The blonde poking her head out of the motel bathroom door looks genuinely startled. It's almost midnight on a Tuesday, and five people just entered the room. One of them — a burly bald guy in a black suit — is scowling and holding a gun with a silencer. The four people with him, one male and three females in street clothes, look almost as puzzled as the blonde, as if they're not sure what they're doing here, either.
The room, a standard queen with gaudy yellow and maroon floral décor, is on the first floor of a seedy motel near Grand and Seventh avenues, just west of downtown Phoenix. It looks like the blonde's place of business for this mild January night. A silky brown bra has been tossed across the lampshade, and there's an ashtray filled with cigarette butts, one still smoldering. Cops is blaring on the TV. The shower's running in the bathroom.

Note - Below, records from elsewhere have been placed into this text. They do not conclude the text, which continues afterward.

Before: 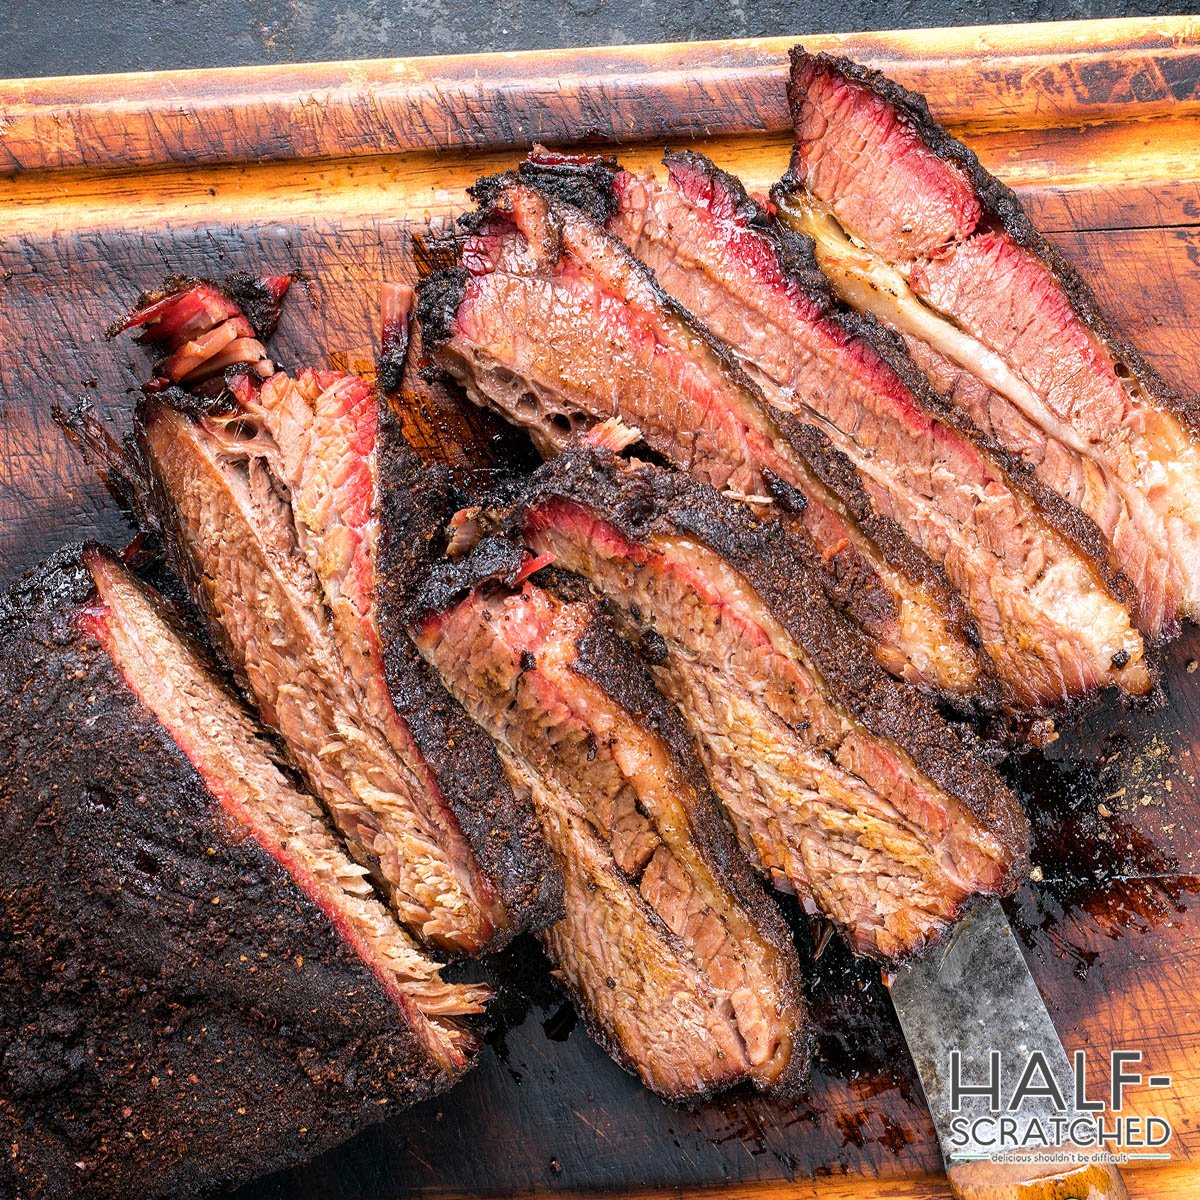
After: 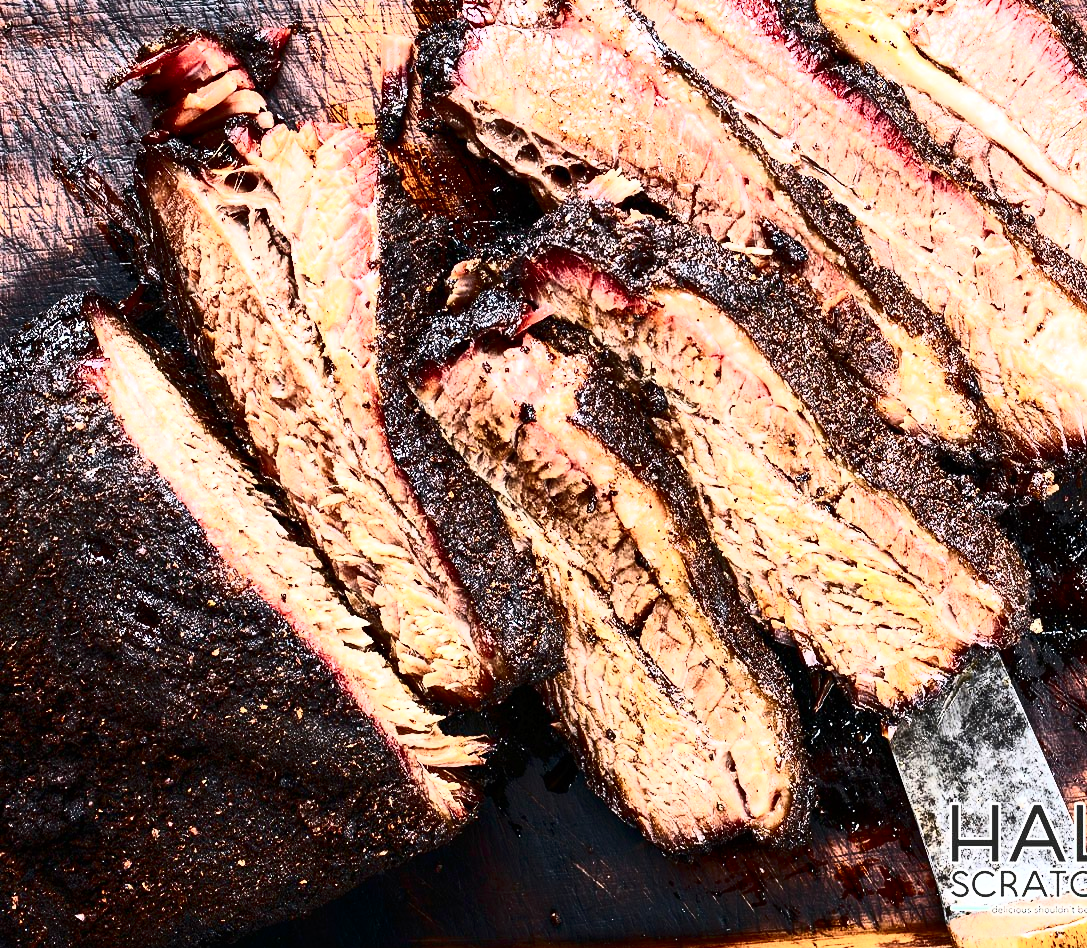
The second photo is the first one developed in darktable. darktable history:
exposure: exposure 0.128 EV, compensate highlight preservation false
contrast brightness saturation: contrast 0.94, brightness 0.192
crop: top 20.686%, right 9.377%, bottom 0.307%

"Where is he?" the bald guy barks.
"I don't know what you're talking about," the blonde says. She begins to walk out of the bathroom, clothed in tight denim shorts and a green and white striped shirt. Suddenly, an African-American man with long, braided dreadlocks bursts out of the bathroom and grabs her, holding a knife to her throat. "Me and the girl are getting out of here now!" he screams at the man with the gun.
The blonde flails and twists in his grip. "You dumb, lying bastard!"

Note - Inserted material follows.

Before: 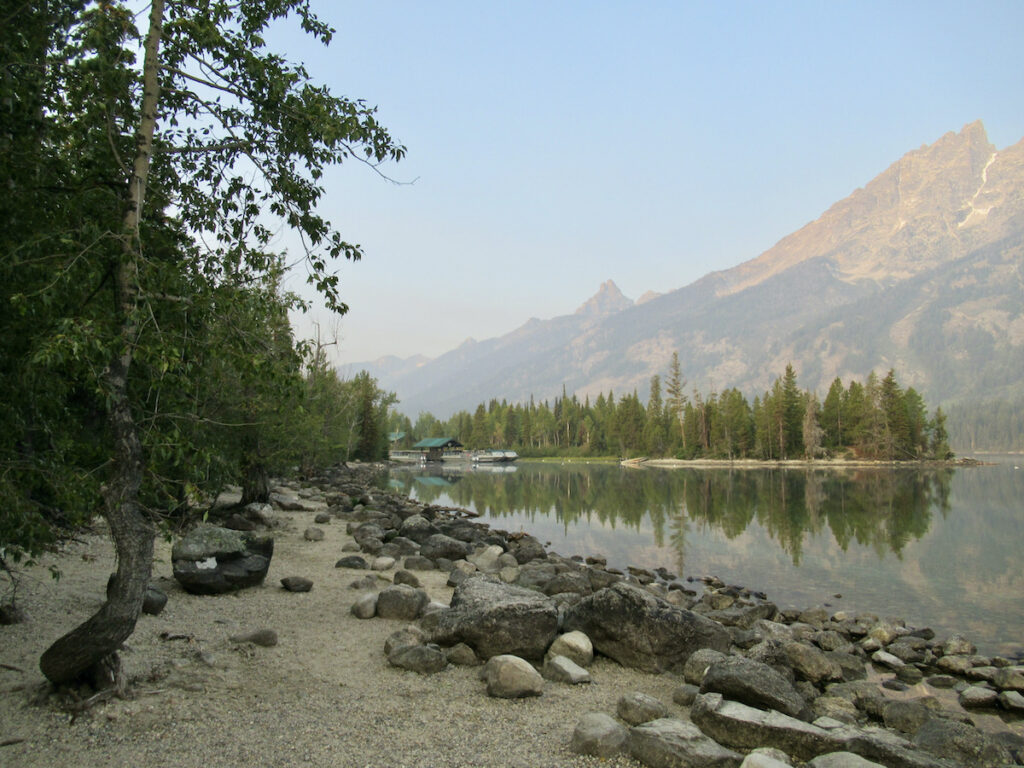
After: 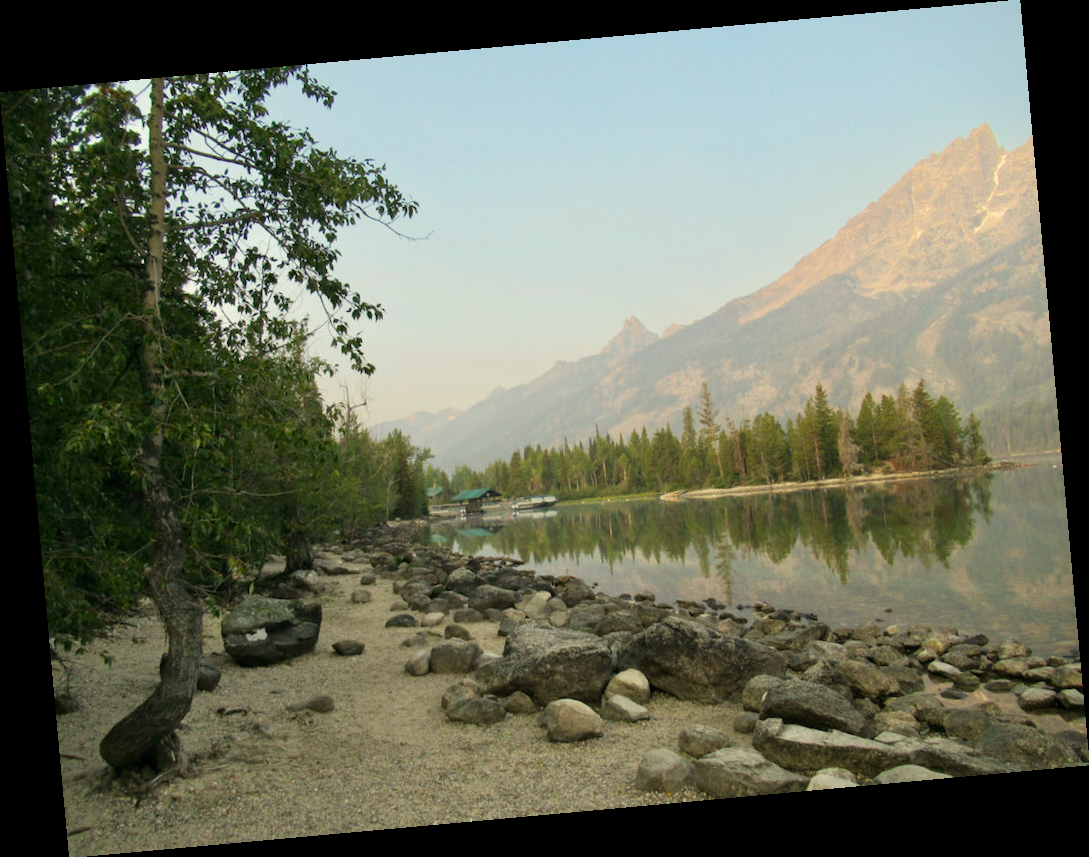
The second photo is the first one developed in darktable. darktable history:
white balance: red 1.029, blue 0.92
rotate and perspective: rotation -5.2°, automatic cropping off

Suddenly, she breaks free, and the dreadlocked man rushes at the big guy. The guy fires three shots, one of which appears to hit his adversary in the right shoulder. The man drops the knife and stumbles backwards, slumping against the wall with his hand against his shoulder. When he looks down, dark red blood is seeping through his gray dress shirt and fingers. He slides down the wall to the floor.
The four people with the shooter gasp — and giggle. What they've just witnessed is actually a scene from an elaborate, live-action role-playing game in which they are pretending to be a covert spy team. The blonde, the dreadlocked guy, and the burly bald guy are all actors. The gun and knife weren't real; nobody was shot.

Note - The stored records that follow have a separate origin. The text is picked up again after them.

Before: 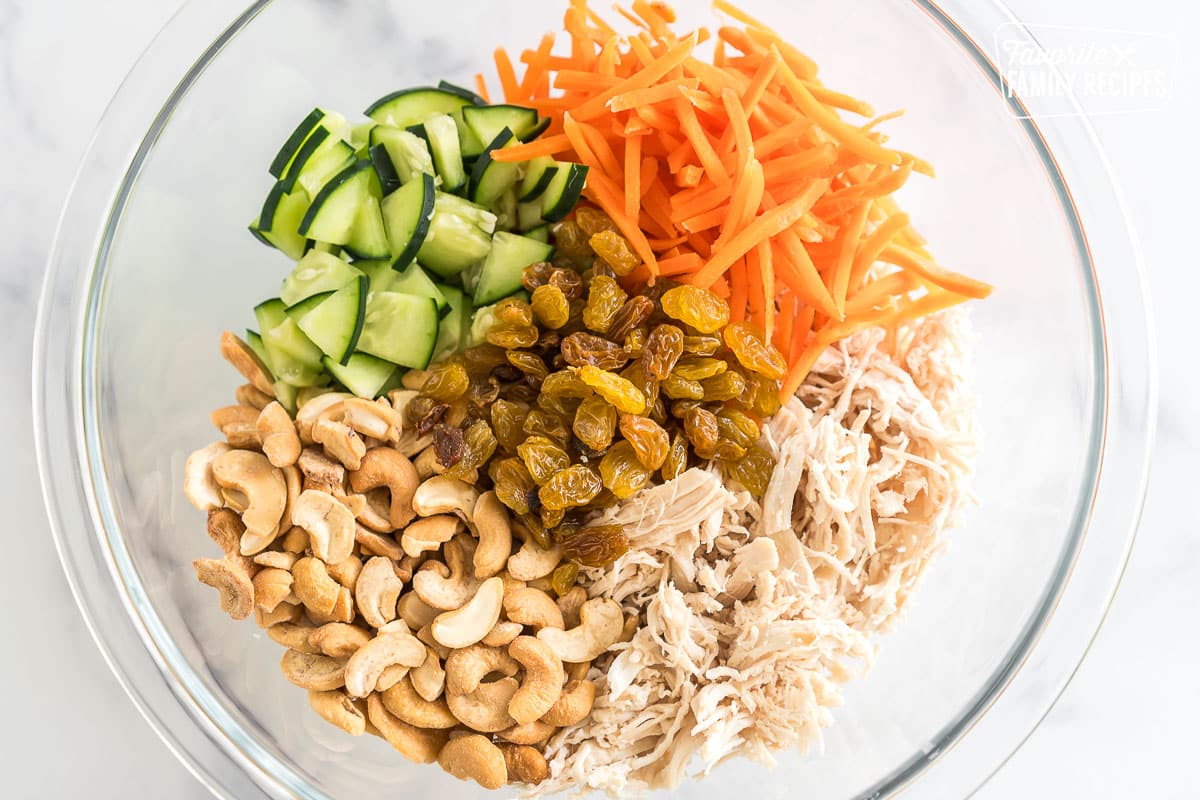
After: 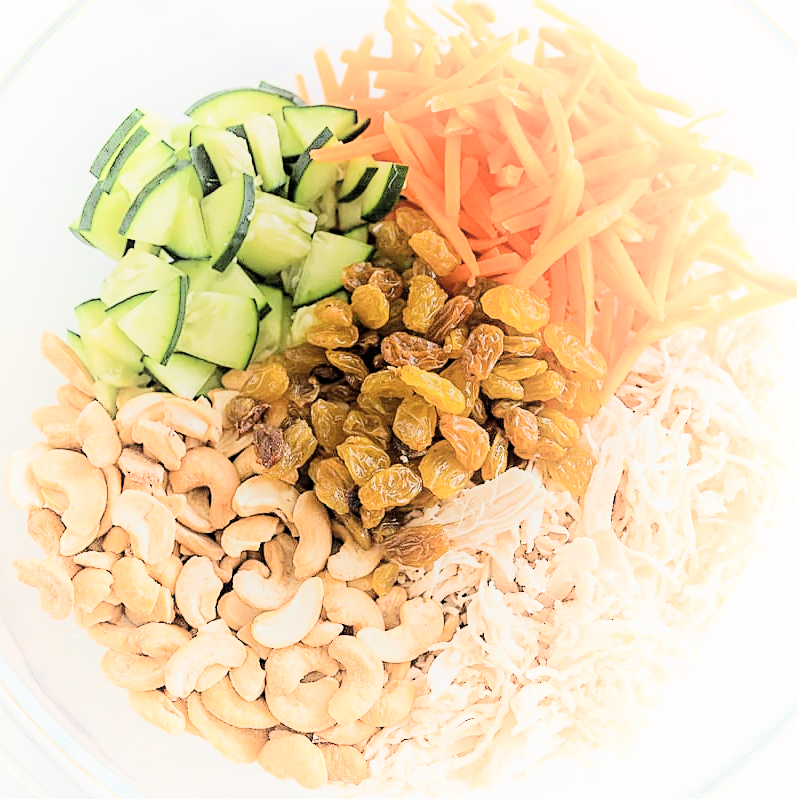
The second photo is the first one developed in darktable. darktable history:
exposure: exposure 0.495 EV, compensate highlight preservation false
crop and rotate: left 15.01%, right 18.529%
shadows and highlights: shadows -21.35, highlights 98.97, soften with gaussian
contrast brightness saturation: contrast 0.048, brightness 0.057, saturation 0.005
filmic rgb: black relative exposure -7.09 EV, white relative exposure 5.37 EV, hardness 3.02
local contrast: highlights 102%, shadows 99%, detail 119%, midtone range 0.2
sharpen: on, module defaults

But the game, a cinematic spy-adventure yarn spun by a family from Sunnyslope, creates a slick, simulated reality through the use of public locations, live actors, and cleverly hidden multi-media clues. The players are often unsure what is part of the game and what's not, which has made them both excited and slightly paranoid. They've gone down some strange and sometimes funny rabbit holes during this epic evening, in which they've spent six hours visiting various locations across Central Phoenix.
The game is called The Citadel, and it's the latest in a wave of live-action role-playing games, or LARPs. LARPs have been around in some form since the late 1960s, when groups like the Society for Creative Anachronism began enacting medieval battles with period costumes and weapons. In the '80s, they grew in popularity with games like Assassin and Vampire: The Masquerade, in which game play often extends beyond one location and players are part of a storyline. But The Citadel goes far beyond many other LARPs, incorporating hundreds of elements, high-end technology, and a large cast of actors in a bizarre virtual world that makes everyone seem suspect.
Such an immersive, complex game isn't cheap to produce — creators Greg and Sonja Shaw estimate they've spent $55,000 on the game's production so far, using funds from the sale of their home and loans from family. It isn't exactly cheap to play, either: The game requires teams of four and costs $95 per player. That, Greg says, is an "introductory price" that barely covers his per-game expenses. But those who've played the game agree it's worth the price.
Game play begins with the premise that The Citadel, an international spy organization with headquarters in downtown Phoenix, has been infiltrated by a double agent, who has infected The Citadel's computer systems with a seemingly invincible and highly destructive virus. Working in teams of four, players must try to figure out who the double agent is and who is behind the virus.
Greg and Sonja Shaw worked on the game for almost two years, pulling in family and friends, as well as people from the local film community, to help with its development. "I want to get people out from behind their gaming consoles," Greg says, "and out onto the streets."
At 48, Greg Shaw has the frenetic energy and work schedule of a 20-something insomniac. He keeps his salt-and-pepper hair short and his silver goatee thinly trimmed, but his mouth and hands seem to be constantly moving.